REQUIRED ACTION 1:
Answer these questions from the Tapatalk thread:
(a) What kind of phone does jtk07 say they are currently running?
(b) What does dirtsailor2003 say they use Tapatalk for?
(c) After downloading which version did SMF disappear for cmayna?
REQUIRED ACTION 2: Write what comes next in the Tapatalk forum thread, picking up after its final post.

───── SOURCE TEXT

# TapaTalk



## jtk07

Is it me or is smoking meats no longer working for tapa talk?

I had previously used it on the iphone but cant find it now..

Im currently running an android phone dont know if that matters.


----------



## mdboatbum

I have an iPhone and still use it for posting photos. Everything else I just use the mobile version of the webpage.


----------



## jtk07

What site did you add













Screenshot_2014-11-22-12-29-10.png



__ jtk07
__ Nov 22, 2014






I don't even see the forum anymore


----------



## mdboatbum

I just searched and added it a while ago. Weird, at first it said my feed was empty then it came up with smf posts. 












image.jpg



__ mdboatbum
__ Nov 22, 2014


----------



## dirtsailor2003

No problems seeing it with my iPhone. Like MD I only use tapatalk for picture loading.


----------



## cmayna

I also am having problems with tapatalk.  It seems per their most recent version, that SMF is no longer an option.  Hmmmmm


----------



## dirtsailor2003

Taping in with Tapatalk. Using the latest app version. No problems here! 









Smoke away!!!


----------



## dockman

Works fine for me


----------



## cmayna

Are you guys running version3.2.1?    And if so, you can open SMF and download pics from your phone?

After I downloaded 3.2.1, SMF disappeared.  Can't even search for it in Tapatalk's forum search.

──────────
───── EXTRACTED MATERIAL

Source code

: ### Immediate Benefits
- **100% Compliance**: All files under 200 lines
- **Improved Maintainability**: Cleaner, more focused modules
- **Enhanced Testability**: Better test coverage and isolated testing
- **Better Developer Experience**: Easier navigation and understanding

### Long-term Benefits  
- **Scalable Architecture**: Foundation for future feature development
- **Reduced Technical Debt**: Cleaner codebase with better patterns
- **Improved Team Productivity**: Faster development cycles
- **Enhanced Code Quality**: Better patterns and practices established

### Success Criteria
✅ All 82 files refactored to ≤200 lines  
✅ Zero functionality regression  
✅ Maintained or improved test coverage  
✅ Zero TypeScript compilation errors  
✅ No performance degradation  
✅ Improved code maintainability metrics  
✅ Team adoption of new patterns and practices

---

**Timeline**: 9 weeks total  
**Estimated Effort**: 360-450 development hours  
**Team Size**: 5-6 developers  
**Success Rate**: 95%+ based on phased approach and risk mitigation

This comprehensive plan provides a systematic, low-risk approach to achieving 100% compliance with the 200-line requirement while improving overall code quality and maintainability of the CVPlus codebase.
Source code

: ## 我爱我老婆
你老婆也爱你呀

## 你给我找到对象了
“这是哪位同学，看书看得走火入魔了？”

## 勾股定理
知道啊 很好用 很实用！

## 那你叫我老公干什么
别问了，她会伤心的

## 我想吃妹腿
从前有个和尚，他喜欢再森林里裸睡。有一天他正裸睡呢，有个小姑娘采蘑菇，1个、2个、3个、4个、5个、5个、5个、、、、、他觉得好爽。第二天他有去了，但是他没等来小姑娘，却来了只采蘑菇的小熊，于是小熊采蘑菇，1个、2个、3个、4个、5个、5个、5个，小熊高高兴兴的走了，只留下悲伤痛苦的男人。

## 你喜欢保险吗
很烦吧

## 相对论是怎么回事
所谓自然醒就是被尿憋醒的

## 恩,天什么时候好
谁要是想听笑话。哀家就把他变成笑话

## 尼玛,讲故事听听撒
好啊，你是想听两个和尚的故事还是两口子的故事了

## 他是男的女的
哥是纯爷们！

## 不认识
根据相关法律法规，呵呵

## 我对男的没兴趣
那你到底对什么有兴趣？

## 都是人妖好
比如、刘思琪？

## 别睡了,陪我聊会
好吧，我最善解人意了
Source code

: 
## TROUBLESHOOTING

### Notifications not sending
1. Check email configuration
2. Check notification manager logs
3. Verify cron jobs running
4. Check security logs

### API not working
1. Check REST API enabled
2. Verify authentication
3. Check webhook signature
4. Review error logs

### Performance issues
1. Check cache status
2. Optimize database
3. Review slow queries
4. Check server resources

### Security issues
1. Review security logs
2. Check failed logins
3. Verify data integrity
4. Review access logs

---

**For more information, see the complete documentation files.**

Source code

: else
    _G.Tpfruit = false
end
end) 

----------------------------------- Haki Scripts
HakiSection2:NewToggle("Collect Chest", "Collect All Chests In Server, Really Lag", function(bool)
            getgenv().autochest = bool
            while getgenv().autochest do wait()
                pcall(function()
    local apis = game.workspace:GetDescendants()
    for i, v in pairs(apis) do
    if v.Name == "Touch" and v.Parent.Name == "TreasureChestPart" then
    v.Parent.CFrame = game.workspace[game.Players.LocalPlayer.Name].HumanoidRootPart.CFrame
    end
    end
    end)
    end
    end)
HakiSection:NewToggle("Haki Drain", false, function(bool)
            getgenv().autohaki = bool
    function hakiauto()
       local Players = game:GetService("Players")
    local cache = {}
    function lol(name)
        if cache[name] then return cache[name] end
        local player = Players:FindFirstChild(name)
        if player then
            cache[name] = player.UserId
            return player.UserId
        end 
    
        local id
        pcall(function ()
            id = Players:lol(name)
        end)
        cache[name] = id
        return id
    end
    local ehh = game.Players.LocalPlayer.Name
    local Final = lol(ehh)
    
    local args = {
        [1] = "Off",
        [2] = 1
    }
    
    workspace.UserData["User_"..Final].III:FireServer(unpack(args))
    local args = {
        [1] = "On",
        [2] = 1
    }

──────────

REPLY 1:
(a) An Android phone.
(b) Picture loading.
(c) Version 3.2.1.

REPLY 2:
----------



## cmayna

Testing 123.  Come in Houston








I found SMF finally but am having problem downloading pics from my phone.   Still can't edit any of my replies from my phone.   Argh!

Sent from my iPhone using Tapatalk


----------



## cmayna

image.jpg



__ cmayna
__ Nov 24, 2014






Thought I'd try going over to the mobile version of the website and was finally able to download a pic.   Now I'll go back to tapatalk to see what happens


----------



## johgre078

I'm not having any problems. 
John

Sent from my SM-G900V using Tapatalk


----------



## cmayna

Sent from my iPhone using Tapatalk


----------



## welshrarebit

Seems to work for me. I guess it doesn't...


----------



## cmayna

Welshrarebit,  Looks like you might be having the same pic downloading issue as me.   Hmmmmmm,


----------



## dirtsailor2003

Craig, Still no issues for me using Tapatalk. I am using the latest version (3.2.1) of the app on my iPhone 5. I have had issues in the past with this forum though.


----------



## cmayna

So, sounds like it's my turn.  oh well.......


----------



## rmmurray

So I know this thread is a few months old, but I'm having trouble locating SMF on it as well. The mobile version is fine, but it would be nice to use an app instead of opening safari. What should I be searching for? SMF, Smoking Meat Forums and SmokingMeatForums don't bring up anything for this site.


----------



## dirtsailor2003

RMMurray said:


> So I know this thread is a few months old, but I'm having trouble locating SMF on it as well. The mobile version is fine, but it would be nice to use an app instead of opening safari. What should I be searching for? SMF, Smoking Meat Forums and SmokingMeatForums don't bring up anything for this site.


Hmmmm, not sure why SMF doesn't come up in a search. May be that when SMF introduced the mobile version they dropped tapatalk? SMF still works in my tapatalk, but I've had it in tapatalk since before the mobile version came out.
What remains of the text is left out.